Shana Falana is a California-born, New York-based singer/songwriter and guitarist, who has spent time in San Francisco‘s D.I.Y. scene and in a Bulgarian women’s choir before relocating to New York. By 2006, Falana had been struggling through drug addiction and money woes when she lost part of her index finger in a work-related accident. And while under most normal circumstances the accident might be considered extremely unlucky and perhaps even tragic, the settlement money the California-born, New York-based singer/songwriter received provided her a desperately-needed period of financial stability and a much-needed period in which she could overcome her addictions, get sober and find a new focus in her life and her music.
Much of the material off Falana’s sophomore effort, Here Comes the Wave was conceptualized and written during two different parts of her life — while she was struggling with drug addiction and trying to get sober, and in the subsequent years that have followed in which she’s been sober. And throughout that period, significant portions of the material had been rewritten, revised and refined; but, ultimately, the material thematically is centered around the dualities of “then and now,” as well as on transformation, profound emotional turmoil, her inner strength and resolve to overcome some of the most difficult periods of her life, the acceptance of time passing and of aging and the death of her father.
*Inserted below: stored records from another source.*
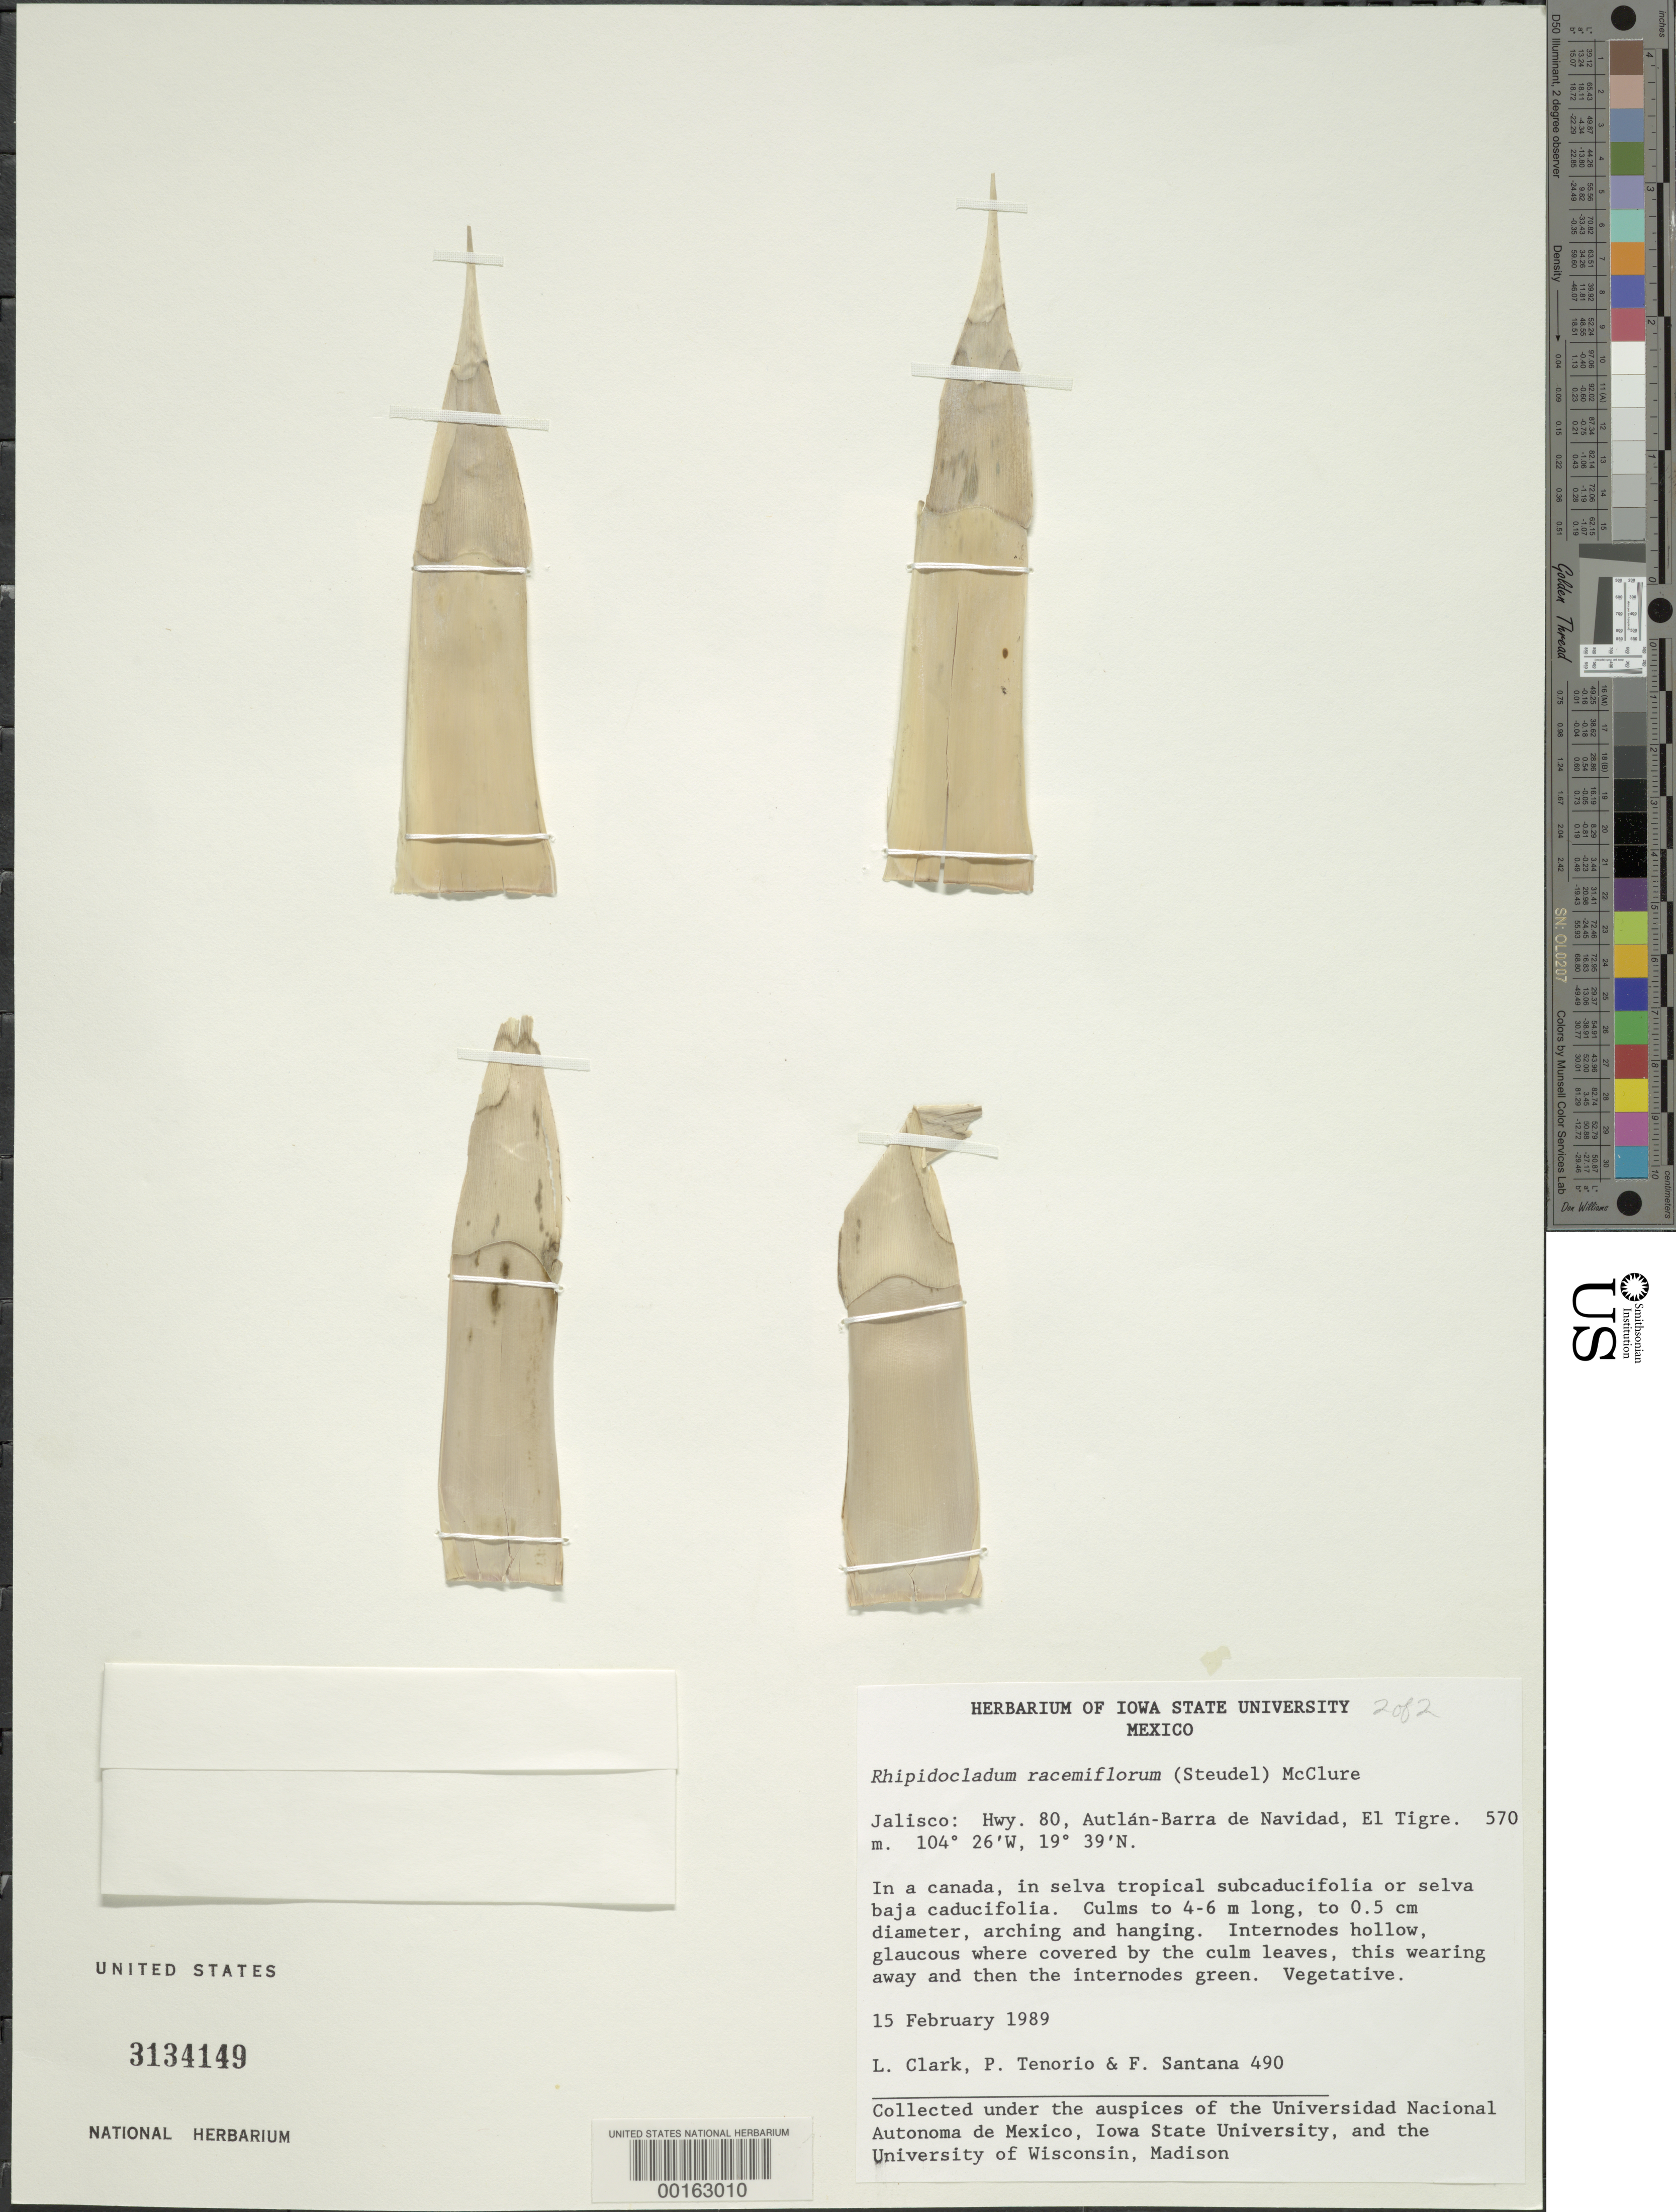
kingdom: Plantae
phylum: Tracheophyta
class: Liliopsida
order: Poales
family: Poaceae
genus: Rhipidocladum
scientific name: Rhipidocladum racemiflorum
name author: (Steud.) McClure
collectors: L. G. Clark, P. Tenorio L. & F. Santana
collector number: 490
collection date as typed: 15 Feb 1989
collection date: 1989-02-15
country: Mexico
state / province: Jalisco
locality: Hwy 80, Autlán - Barra de Navidad, El Tigre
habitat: In a canada, in selva tropical subcaducifolia or selva baja caducifolia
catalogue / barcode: US 3134149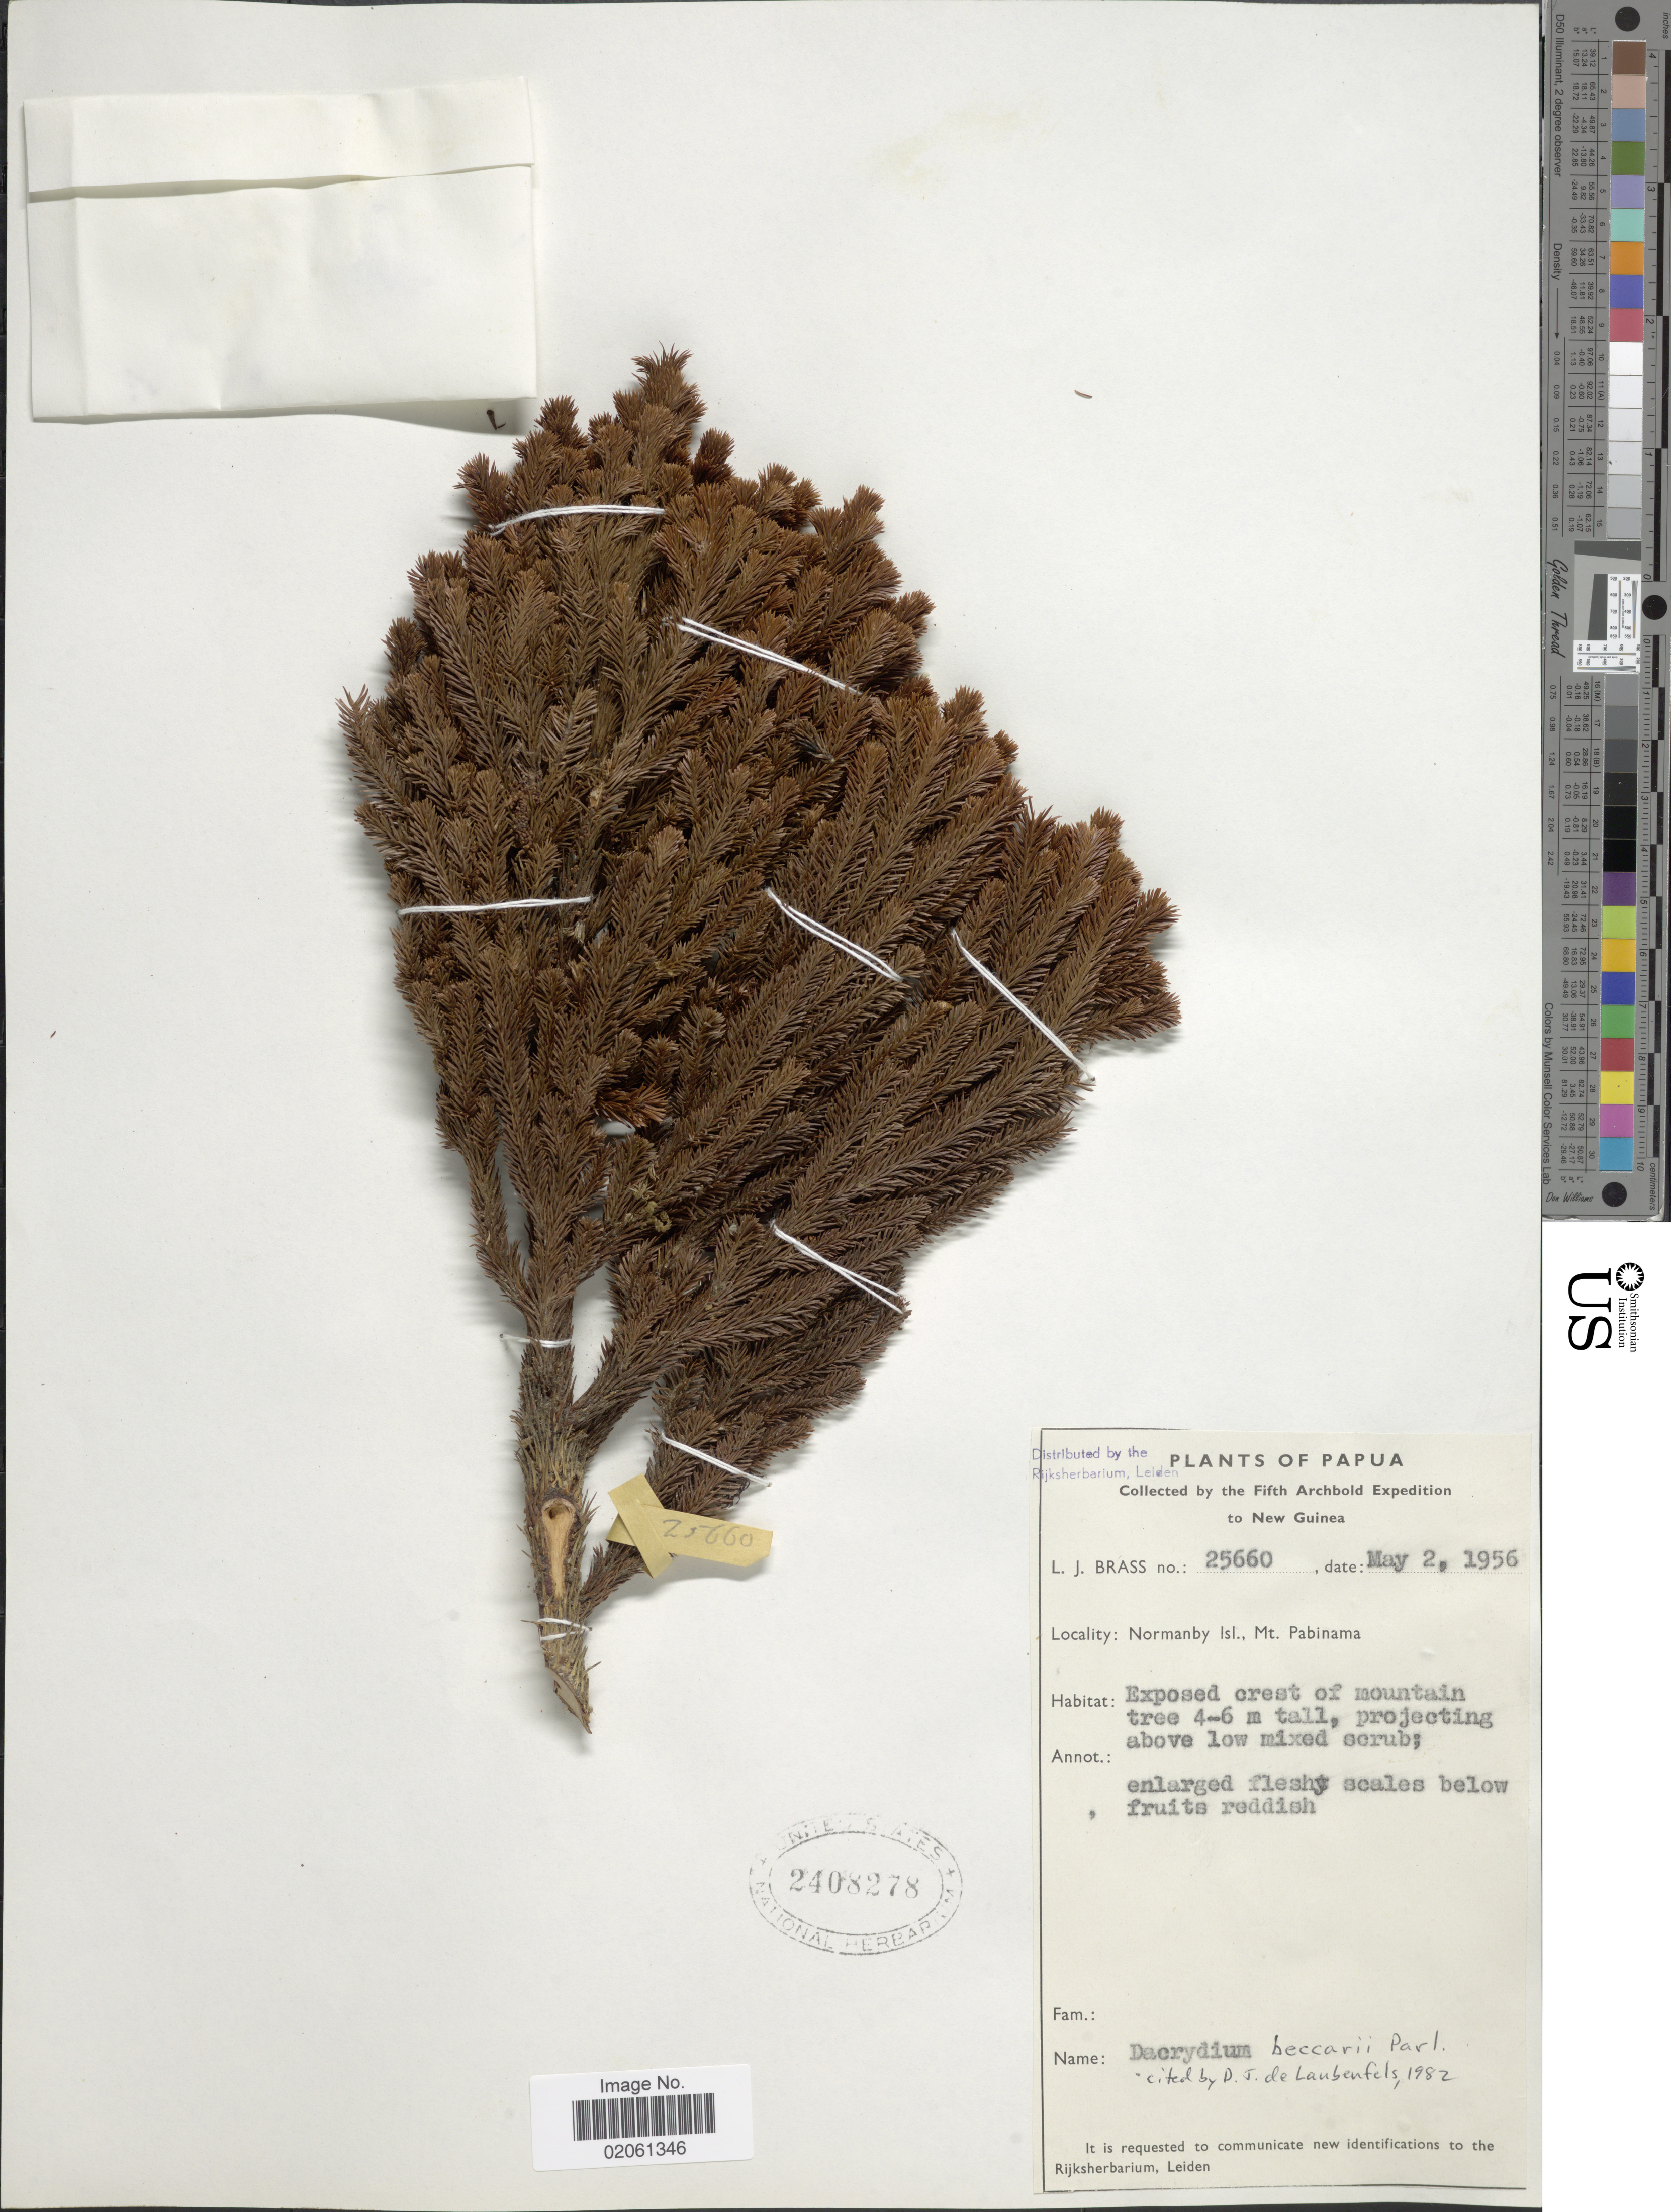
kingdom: Plantae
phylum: Tracheophyta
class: Pinopsida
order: Pinales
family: Podocarpaceae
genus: Dacrydium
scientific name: Dacrydium beccarii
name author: Parl.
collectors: L. J. Brass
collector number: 25660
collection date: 1956-05-02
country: Papua New Guinea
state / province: Milne Bay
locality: Papua. New Guinea. Normanby Isl., Mt. Pabinama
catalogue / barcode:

Naturally, as a result the material on the album sonically covers a complex array of moods while drawing from shoegaze, indie rock and gothic pop — but with a deeply personal, confessional nature. But in my mind what makes the material is the fact that while being bold and at points forceful, the material possesses Falana’s sunny optimism. Along with her long-time partner, collaborator and partner, Mike Amari, Falana opened the night with a set comprised of material off Here Comes the Wave.